Study Assesses Safety, Efficacy of Peficitinib in Patients with Rheumatoid Arthritis

Peficitinib was a safe and effective treatment option for patients with rheumatoid arthritis (RA) in a new study.

RA treatment consists of disease-modifying antirheumatic drugs (DMARDs), often beginning with methotrexate; patients who do not respond to conventional DMARDs may receive biologic agents like tumor necrosis factor-alpha (TNF-α) inhibitors.

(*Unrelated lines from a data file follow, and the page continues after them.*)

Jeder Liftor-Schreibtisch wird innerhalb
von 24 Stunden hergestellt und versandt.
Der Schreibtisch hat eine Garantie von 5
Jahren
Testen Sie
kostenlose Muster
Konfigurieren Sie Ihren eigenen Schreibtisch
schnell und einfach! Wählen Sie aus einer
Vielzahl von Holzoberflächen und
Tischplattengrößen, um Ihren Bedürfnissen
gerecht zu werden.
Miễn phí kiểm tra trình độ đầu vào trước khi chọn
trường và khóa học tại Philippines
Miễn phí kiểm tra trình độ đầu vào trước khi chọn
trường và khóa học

“The Janus kinase (JAK) family of non-receptor protein tyrosine kinases (JAK1, JAK2, JAK3, and tyrosine kinase 2 [TYK2]) plays a crucial role in multiple cytokine receptor signaling pathways and is a promising target for RA treatment in patients with insufficient response to DMARDs and biologic agents. JAK inhibitors available for the treatment of patients with RA include tofacitinib (a pan-JAK inhibitor approved in the USA, Europe, and Asia), baricitinib (a JAK1 and JAK2 selective inhibitor approved in the USA, Europe and Asia, and more recently peficitinib (ASP015K; approved in Japan),” the study authors wrote.

The present report was an interim analysis of a continuing study in RA patients who successfully completed 12-week phase 2b and 52-week phase 3 studies of peficitinib in Asia. Patients received one-daily oral peficitinib 100 mg or 50 mg; doses could be increased up to 150 mg or decreased up to 50 mg. Efficacy was assessed per American College of Rheumatology (ACR) response rates, ACR components, and disease activity score in 28 joints based on C-reactive protein (DAS28-CRP).

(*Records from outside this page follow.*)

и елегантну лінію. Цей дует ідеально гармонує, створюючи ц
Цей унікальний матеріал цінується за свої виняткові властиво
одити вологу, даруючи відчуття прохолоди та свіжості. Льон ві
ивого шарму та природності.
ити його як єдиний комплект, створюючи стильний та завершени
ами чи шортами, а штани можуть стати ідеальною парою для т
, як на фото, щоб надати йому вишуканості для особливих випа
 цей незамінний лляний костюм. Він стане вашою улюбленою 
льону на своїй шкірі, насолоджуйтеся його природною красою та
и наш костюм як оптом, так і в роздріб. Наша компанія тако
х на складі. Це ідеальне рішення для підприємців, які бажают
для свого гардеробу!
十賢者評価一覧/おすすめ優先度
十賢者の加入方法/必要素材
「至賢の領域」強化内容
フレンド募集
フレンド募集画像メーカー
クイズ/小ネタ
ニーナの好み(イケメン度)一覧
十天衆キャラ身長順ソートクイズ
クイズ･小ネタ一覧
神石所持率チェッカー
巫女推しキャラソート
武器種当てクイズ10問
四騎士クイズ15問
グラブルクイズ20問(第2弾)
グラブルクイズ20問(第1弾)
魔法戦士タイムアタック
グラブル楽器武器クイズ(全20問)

Peficitinib Efficacy Persists Through Extension Study

The analysis included data from 853 patients through May 2018. Patients had a mean peficitinib duration exposure of 22.7 months. Two-thirds of patients’ maximum dose was 100 mg. At week zero of the extension study, ACR20/50/70 response rates were 71.6%, 52.1%, and 34.7%, respectively; at the end of treatment, the rates were 78.9%, 61.4%, and 42.7%, respectively. The researchers observed improvements in both ACR components and DAS28-CRP from baselines of the previous studies; improvements persisted throughout the extension study. A total of 757 patients (89.8%) reported treatment-emergent adverse events (TEAEs), most of which were severity grade 1/2; the most common were nasopharyngitis (39.7%) and herpes zoster (11.7%). Fifty-five patients (6.5%) sustained drug-related TEAEs that resulted in permanent study drug discontinuation. The incidence rates per 100 patient-years of specific AEs were: serious infections, 2.3; herpes zoster-related disease, 6.8; and malignancies, 1.1. Regarding mortality, the researchers wrote, “One death from diffuse large B cell lymphoma during the study and one death from uterine sarcoma after the study were considered probably and possibly related to study drug, respectively.”

The study was published in Arthritis Research & Therapy.

The researchers concluded, “Peficitinib administration for up to 6 years was well tolerated and no new safety signals were identified. These results suggest that peficitinib may be an effective long-term treatment option for Asian patients with RA.”